January 30, 2013 is President Franklin Delano Roosevelt’s 131st birthday, and what better way to celebrate in a FNY manner than to finally nail down the source, or the southern end, of where the Drive begins — at least as far as the Department of Transportation determines it. For me, that’s always been a gray area.
Before the elevated parkway that shrouds South Street was built in the early 1940s, and renamed FDR Drive after the president’s death in 1945, South Street itself was right at the edge of the island, and the East River licked at it and occasionally inundated it. The prows and bowsprits of sailing ships hung over it.
At its northeastern end, it made a dogleg at Montgomery Street, with Front Street taking its place and running northeast. In the 1890s, South Street came to an end at the now-vanished Corlears Street. the bend in the East river north is called Corlear’s Hook.
This 1949 Hasgtrom finds the Lower East Side in transition. The East River Drive is still new, while most of the major housing projects that dominate the neighborhood haven’t appeared yet with the exception of the Vladeck Houses, the Al Smith Houses, and Knickerbocker Village, and most of the area’s cross streets are still completely intact.
The city has never quite known what to call the elevated viaduct over South Street. It’s called the East Side Express Highway, or the South Street Expres Viaduct, or a combination of those terms. (I imagine most motorists just call it the FDR Drive.)
Here, the South Street dogleg is preserved, ending at Pier 45 (today there are no piers north of Pier 17, in the Seaport). Front Street continues to run along the East River Drive, which is a surface road east of Gouverneur Slip. Today, Front Street gets no further north than Dover Street.

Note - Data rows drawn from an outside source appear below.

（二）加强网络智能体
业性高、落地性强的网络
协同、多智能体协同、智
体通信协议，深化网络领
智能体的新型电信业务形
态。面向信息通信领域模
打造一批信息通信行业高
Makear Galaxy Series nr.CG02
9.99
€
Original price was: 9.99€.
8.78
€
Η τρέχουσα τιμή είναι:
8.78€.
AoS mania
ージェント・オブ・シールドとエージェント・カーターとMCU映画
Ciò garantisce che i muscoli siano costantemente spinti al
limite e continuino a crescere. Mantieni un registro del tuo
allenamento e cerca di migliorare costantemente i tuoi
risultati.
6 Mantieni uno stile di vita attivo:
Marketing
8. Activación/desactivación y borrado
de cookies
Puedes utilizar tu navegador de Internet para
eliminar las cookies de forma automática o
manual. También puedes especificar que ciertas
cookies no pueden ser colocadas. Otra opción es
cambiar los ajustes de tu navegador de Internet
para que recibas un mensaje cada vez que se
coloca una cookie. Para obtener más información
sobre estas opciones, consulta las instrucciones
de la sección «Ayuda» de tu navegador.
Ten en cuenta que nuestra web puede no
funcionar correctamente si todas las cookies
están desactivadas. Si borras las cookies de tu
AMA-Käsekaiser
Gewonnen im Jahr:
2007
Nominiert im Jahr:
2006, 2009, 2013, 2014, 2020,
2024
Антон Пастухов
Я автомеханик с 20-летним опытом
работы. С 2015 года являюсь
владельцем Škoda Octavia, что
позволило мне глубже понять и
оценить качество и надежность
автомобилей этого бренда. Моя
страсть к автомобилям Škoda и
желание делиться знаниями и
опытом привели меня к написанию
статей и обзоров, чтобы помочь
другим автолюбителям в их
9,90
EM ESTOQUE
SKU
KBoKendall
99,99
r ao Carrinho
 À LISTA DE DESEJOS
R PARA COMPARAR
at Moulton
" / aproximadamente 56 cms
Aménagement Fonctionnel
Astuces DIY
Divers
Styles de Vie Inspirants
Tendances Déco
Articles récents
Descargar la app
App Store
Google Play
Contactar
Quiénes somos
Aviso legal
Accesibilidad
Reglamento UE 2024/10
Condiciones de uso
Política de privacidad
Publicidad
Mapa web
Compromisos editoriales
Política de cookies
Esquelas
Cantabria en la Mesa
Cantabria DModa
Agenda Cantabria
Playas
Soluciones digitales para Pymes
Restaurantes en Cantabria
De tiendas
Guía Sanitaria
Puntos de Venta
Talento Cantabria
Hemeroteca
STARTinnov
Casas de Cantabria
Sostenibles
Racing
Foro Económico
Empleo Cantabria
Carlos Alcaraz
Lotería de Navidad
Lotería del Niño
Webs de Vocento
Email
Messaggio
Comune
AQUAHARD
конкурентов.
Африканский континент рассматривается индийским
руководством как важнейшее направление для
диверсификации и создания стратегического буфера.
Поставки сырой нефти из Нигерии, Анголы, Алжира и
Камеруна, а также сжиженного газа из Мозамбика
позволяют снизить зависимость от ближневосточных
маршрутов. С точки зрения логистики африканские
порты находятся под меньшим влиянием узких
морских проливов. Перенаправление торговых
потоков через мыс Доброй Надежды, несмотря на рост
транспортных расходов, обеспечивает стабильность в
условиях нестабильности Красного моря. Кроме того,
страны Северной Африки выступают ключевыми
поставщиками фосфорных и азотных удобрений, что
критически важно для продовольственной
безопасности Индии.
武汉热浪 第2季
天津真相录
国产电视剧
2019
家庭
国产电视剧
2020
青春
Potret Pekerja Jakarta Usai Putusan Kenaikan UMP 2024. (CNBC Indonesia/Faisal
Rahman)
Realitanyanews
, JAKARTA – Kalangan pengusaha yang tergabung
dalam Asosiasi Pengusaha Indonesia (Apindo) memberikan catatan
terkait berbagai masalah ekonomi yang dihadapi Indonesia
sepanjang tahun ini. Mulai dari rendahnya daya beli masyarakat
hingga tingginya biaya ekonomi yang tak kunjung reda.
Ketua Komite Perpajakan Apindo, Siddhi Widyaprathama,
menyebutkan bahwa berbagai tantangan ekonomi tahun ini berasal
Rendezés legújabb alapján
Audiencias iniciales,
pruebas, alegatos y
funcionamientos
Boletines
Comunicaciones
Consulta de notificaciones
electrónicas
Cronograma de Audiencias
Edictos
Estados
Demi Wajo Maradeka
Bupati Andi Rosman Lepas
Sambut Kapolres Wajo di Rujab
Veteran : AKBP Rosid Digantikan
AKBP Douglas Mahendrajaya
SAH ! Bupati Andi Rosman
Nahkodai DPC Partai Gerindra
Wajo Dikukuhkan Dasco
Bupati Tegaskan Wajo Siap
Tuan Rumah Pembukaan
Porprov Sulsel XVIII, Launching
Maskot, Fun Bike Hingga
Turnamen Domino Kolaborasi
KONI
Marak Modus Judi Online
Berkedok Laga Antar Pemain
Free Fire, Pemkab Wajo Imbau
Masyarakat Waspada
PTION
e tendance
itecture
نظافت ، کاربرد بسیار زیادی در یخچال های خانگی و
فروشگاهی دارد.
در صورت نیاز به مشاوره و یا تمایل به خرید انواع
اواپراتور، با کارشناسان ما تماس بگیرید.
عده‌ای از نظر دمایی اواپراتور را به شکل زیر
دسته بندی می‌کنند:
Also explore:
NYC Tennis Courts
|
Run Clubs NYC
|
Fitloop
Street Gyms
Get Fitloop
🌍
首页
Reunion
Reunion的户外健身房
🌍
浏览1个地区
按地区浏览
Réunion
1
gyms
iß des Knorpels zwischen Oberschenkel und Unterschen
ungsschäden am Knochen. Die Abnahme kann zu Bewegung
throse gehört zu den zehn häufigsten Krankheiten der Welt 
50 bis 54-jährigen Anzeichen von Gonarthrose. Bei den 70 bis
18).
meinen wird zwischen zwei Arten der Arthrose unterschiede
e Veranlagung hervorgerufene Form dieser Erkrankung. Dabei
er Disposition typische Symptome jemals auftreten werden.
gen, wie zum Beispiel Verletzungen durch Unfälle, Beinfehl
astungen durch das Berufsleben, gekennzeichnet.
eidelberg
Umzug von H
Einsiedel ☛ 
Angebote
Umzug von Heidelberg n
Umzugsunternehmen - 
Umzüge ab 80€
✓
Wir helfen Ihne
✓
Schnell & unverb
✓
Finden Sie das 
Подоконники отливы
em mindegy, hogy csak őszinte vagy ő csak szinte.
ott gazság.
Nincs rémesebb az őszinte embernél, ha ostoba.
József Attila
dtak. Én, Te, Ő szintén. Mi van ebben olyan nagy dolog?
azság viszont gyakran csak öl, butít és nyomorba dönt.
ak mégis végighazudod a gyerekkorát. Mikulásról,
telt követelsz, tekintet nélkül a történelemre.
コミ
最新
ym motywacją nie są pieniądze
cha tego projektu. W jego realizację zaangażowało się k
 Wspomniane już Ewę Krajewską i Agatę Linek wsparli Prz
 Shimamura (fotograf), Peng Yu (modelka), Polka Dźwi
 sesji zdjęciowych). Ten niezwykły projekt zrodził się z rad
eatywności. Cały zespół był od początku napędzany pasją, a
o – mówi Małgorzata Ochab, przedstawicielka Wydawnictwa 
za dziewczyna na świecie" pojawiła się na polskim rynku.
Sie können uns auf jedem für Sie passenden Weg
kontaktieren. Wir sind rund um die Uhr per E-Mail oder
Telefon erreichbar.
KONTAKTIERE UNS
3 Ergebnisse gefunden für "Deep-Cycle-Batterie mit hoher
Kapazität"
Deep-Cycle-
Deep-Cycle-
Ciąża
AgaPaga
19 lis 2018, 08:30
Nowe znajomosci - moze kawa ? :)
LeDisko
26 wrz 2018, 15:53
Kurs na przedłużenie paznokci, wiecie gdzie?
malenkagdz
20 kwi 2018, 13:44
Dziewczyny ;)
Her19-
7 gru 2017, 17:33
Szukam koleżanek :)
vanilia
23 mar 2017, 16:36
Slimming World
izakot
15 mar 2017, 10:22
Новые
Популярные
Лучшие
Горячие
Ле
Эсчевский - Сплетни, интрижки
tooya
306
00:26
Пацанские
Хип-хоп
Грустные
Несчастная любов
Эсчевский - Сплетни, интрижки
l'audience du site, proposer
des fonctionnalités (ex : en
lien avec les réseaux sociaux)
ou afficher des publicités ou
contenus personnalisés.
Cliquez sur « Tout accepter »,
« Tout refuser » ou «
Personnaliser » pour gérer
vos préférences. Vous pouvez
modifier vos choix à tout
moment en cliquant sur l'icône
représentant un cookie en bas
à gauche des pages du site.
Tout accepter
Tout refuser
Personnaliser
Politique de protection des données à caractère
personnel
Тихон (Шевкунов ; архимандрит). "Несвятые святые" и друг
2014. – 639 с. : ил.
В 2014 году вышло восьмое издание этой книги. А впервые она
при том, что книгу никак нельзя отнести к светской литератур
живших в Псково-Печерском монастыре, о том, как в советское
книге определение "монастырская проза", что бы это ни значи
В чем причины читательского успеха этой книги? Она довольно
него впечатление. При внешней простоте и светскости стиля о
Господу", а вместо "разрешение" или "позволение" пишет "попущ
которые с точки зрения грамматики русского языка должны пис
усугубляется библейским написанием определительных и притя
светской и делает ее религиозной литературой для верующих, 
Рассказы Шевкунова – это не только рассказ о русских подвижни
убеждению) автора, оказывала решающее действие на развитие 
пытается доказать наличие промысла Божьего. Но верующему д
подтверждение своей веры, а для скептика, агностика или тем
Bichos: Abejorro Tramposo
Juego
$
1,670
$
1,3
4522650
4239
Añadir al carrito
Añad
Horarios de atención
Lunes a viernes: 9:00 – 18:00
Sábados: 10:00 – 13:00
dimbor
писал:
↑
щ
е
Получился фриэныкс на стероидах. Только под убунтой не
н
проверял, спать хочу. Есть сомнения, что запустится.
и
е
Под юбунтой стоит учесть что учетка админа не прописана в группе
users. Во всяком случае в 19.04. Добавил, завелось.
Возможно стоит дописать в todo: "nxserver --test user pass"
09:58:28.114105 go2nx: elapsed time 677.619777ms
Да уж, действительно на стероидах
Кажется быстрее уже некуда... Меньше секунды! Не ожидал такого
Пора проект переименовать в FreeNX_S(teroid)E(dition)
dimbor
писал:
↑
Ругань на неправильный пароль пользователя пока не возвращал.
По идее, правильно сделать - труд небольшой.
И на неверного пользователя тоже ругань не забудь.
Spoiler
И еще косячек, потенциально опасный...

Today the DOT marks the FDR Drive as far south as Montgomery Street, which is a two-lane route with a center mall running along the Vladeck Houses. Montgomery has always been the point where South Street doglegged to the east, and to this day, traffic uses it to gain access to the FDR Drive going northbound.
Thus, Montgomery can claim to be the only street that intersects both South Street and the FDR Drive.